Come on, body of Christ! Are we not called to do the tough things? Are we not commanded to care for the orphan? Did Jesus not teach us to do the things which the rest of the world does not feel “called” to do? Does the Lord not promise us that He will never leave us nor forsake us? And when He calls us…does He not equip us with everything we need to do the job with excellence? Why then do so many children come so close to being adopted—only to be left behind when the going gets tough?

I seriously just do not understand it. I think we have fallen into the world’s trap of living in such a ME society. It’s all about me, me, me. My life must be as comfortable as possible. My children must be as comfortable as possible. Nothing must disrupt the harmonious balance of my family life.
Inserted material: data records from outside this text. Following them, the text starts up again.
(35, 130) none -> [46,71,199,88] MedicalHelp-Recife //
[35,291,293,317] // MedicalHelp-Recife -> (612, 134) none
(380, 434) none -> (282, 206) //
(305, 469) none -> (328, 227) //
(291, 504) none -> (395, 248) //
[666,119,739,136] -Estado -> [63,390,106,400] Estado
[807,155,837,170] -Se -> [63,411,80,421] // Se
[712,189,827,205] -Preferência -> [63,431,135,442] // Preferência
Lord forbid God asks us to actually DO the hard things. I too fall into the trap of taking the easy way out sometimes, and I hate it.
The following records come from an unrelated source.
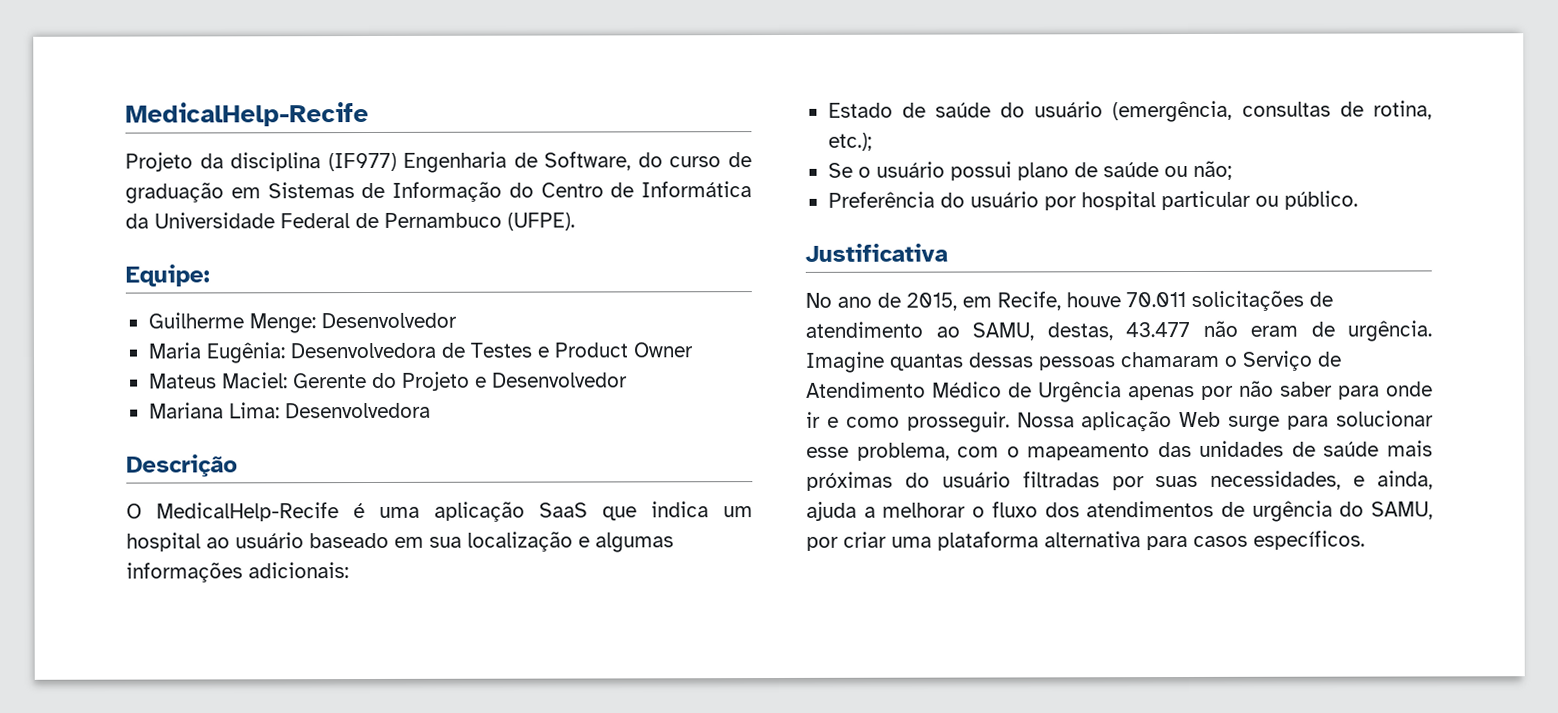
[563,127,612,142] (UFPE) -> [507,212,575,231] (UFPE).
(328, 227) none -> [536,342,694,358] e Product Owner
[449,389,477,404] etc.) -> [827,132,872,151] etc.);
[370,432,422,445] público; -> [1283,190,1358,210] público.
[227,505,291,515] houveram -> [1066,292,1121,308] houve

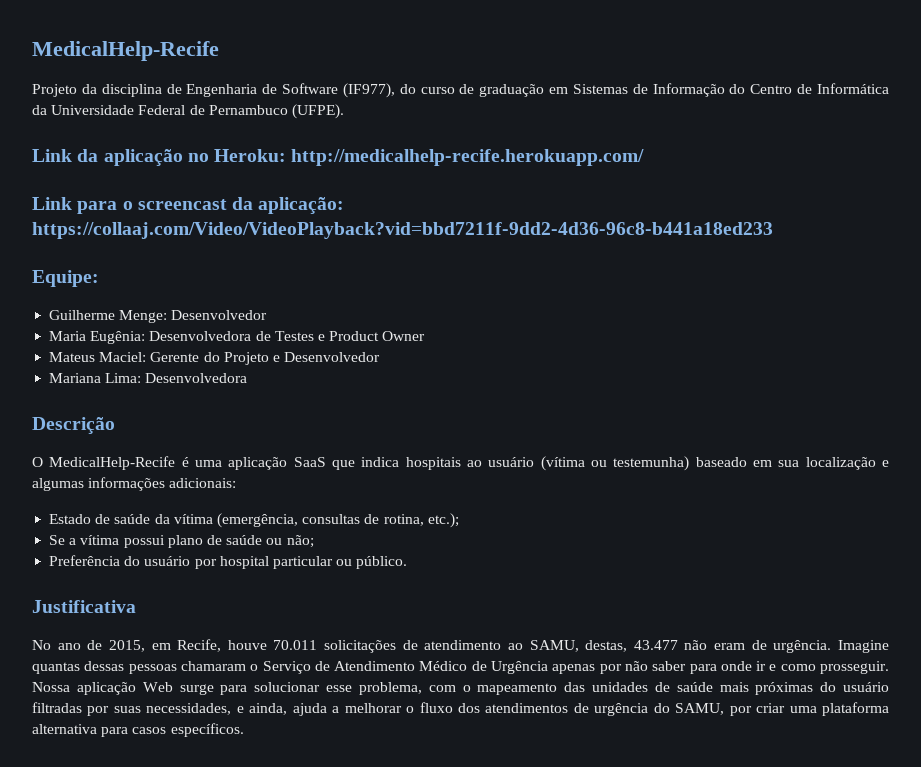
[327,152,397,172] (IF977) -> [166,84,182,94] de
[544,151,632,171] Software, -> [282,83,395,98] Software (IF977),
(575, 221) none -> [32,149,645,166] [32,197,345,214] [32,222,773,239] // Link da aplicação no Heroku: http://medicalhelp-recife.herokuapp.com/ // Link para o screencast da aplicação: https://collaaj.com/Video/VideoPlayback?vid=bbd7211f-9dd2-4d36-96c8-b441a18ed233
[723,506,753,518] [126,532,304,552] um hospital ao usuário -> [405,456,690,471] hospitais ao usuário (vítima ou testemunha)
[1000,101,1104,118] do usuário -> [154,514,213,524] da vítima
[857,161,945,178] o usuário -> [69,535,120,545] a vítima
Sometimes it is in the difficult things, in the trying times, and when we’re literally clinging onto Jesus by our fingernails that we see His love and His faithfulness like never before. Saying yes takes such enormous courage and strength, but the blessing which follows is truly indescribable. You just have to open the Bible and pick any place to read to know that it’s the truth. God ALWAYS equips His people. Always.

Sometimes it is when we rescue one of “the least of these”—a child discarded by the world, with no value or worth whatsoever, a life which is completely and utterly broken—that we see the living God face-to-face. It’s in that precious child that his glory shines through. How often we miss out on the blessing!

Please, I’m begging anyone in the process of adopting or considering an adoption...have zero expectations! Please know what you’re getting into BEFORE you commit.  Pray, seek wise counsel, read as much as you can about adoption, get advice, and pray some more before you say yes. And then go into the adoption trusting the Lord with all your heart (and not leaning on your own understanding)—but be prepared for anything which awaits you on the other side. Take any information you are given from their country with a grain of salt—it means nothing (and is very often completely inaccurate). Know that He has called you to adopt YOUR child and never waiver in your faith that He is more than able to help you face any challenge which awaits you.

If you’re looking for the “perfect” child, do not adopt! There is no such thing. Just as we are never, ever assured of having a completely healthy and “normal” child by birth, so adoption can be filled with many unknowns. You just never know what is waiting for you when you finally walk into the orphanage to meet your child for the first time…but your God in heaven does! He…does…not…make…mistakes! And that has to be good enough.

Open the eyes of your hearts.

Let your yes be yes! 

We can honestly say from our own experiences in adopting SEVERELY delayed children that taking a chance on these children is so, so worth it!  They will astound you, amaze you.  They just need someone to give them a chance at LIFE.